Two months later, unsealed court records showed that the government wanted Levison to provide encryption keys for the emails of all Lavabit customers. “In my case, they wanted to break open the entire box just to get to one connection,” he told the New York Times.
NSA audit details violations
An NSA audit from May 2012 showed “2,776 incidents in the preceding 12 months of unauthorized collection, storage, access to or distribution of legally protected communications,” according to the Washington Post. Responding to the report, NSA compliance director John DeLong said the violations weren’t “willful,” and that they numbered in the “parts-per-million or parts-per-billion range.”
Commenting on the same report, the chief judge of the Foreign Intelligence Surveillance Court told the Post that the court’s oversight capabilities were limited. “The FISC does not have the capacity to investigate issues of noncompliance, and in that respect the FISC is in the same position as any other court when it comes to enforcing [government] compliance with its orders,” U.S. district judge Reggie Walton said in a statement.
Tapping Merkel’s cell?
World leaders including Brazil’s Dilma Rousseff, French president François Hollande, and Germany’s chancellor Angela Merkel bristled at reports of U.S. surveillance efforts in their respective countries. An incensed Merkel took her complaints to the top, calling on President Obama to address allegations that her own cell phone had been tapped. In response, “The president assured the chancellor that the United States is not monitoring and will not monitor the communications of the chancellor,” White House spokesman Jay Carney said.
Using clouds and cookies
The allure of user data stored and tracked by major Internet companies continued to surface in leaked documents.
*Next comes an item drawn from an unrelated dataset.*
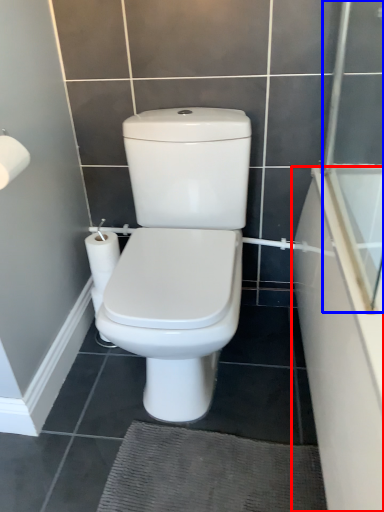
Question: Which of the following is the farthest to the observer, bath (highlighted by a red box) or screen door (highlighted by a blue box)?

Choices:
 (A) bath
 (B) screen door

Answer: (B)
The NSA found ways to tap into the private clouds of Google and Yahoo — retrieving in a single month as many as 181,280,466 records from user accounts, the Washington Post reported. (Both companies denied giving the NSA access to their systems.)
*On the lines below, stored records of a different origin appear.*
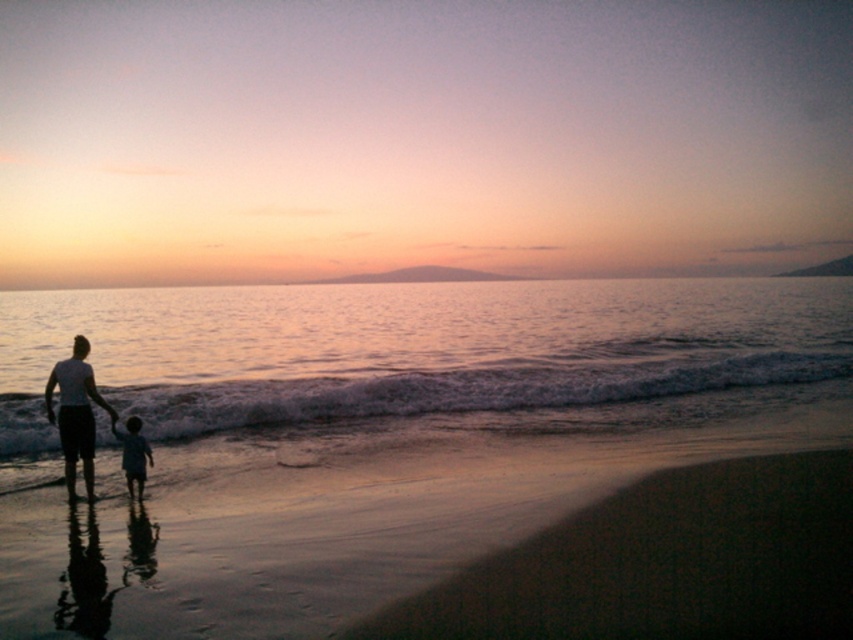
Which is below, sandy beach at lower left or smooth skin child at lower left?

sandy beach at lower left is below.

Is point (305, 579) positioned after point (126, 483)?

No, (305, 579) is closer to viewer.

Measure the distance between sandy beach at lower left and camera.

The distance of sandy beach at lower left from camera is 18.60 feet.

The image size is (853, 640). In order to click on sandy beach at lower left in this screenshot , I will do `click(328, 531)`.

Is shiny silver water at center positioned at the back of smooth skin child at lower left?

That is True.

Is shiny silver water at center above smooth skin child at lower left?

Yes, shiny silver water at center is above smooth skin child at lower left.

Does point (666, 364) lie in front of point (113, 426)?

No, (666, 364) is further to viewer.

The height and width of the screenshot is (640, 853). What are the coordinates of `shiny silver water at center` in the screenshot? It's located at (416, 362).

Between sandy beach at lower left and white matte shirt at left, which one appears on the left side from the viewer's perspective?

Positioned to the left is white matte shirt at left.

Is sandy beach at lower left positioned behind white matte shirt at left?

That is False.

Is point (622, 449) farther from viewer compared to point (78, 417)?

Yes, it is behind point (78, 417).

Locate an element on the screen. Image resolution: width=853 pixels, height=640 pixels. sandy beach at lower left is located at coordinates (328, 531).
Google “PREF” cookies, which can help identify a user’s web browser and serve up personalized ads, have also enticed the NSA. “In addition to tracking web visits, this cookie allows NSA to single out an individual’s communications among the sea of Internet data in order to send out software that can hack that person’s computer,” the Post reported in a later story.
One method for undermining those deemed “radicalizers” by the NSA? Document their online porn habits.
From Glenn Greenwald, Ryan Gallagher, and Ryan Grim in the Huffington Post: “Among the vulnerabilities listed by the NSA that can be effectively exploited are ‘viewing sexually explicit material online’ and ‘using sexually explicit persuasive language when communicating with inexperienced young girls.’ ”
From a person’s home or from business meetings, hotel rooms and doctors’ offices, the NSA is collecting billions of records a day on the cell phone locations of individuals.
“In scale, scope and potential impact on privacy, the efforts to collect and analyze location data may be unsurpassed among the NSA surveillance programs that have been disclosed since June,” wrote Barton Gellman and Ashkan Soltani in the Washington Post. “Analysts can find cell phones anywhere in the world, retrace their movements and expose hidden relationships among the people using them.”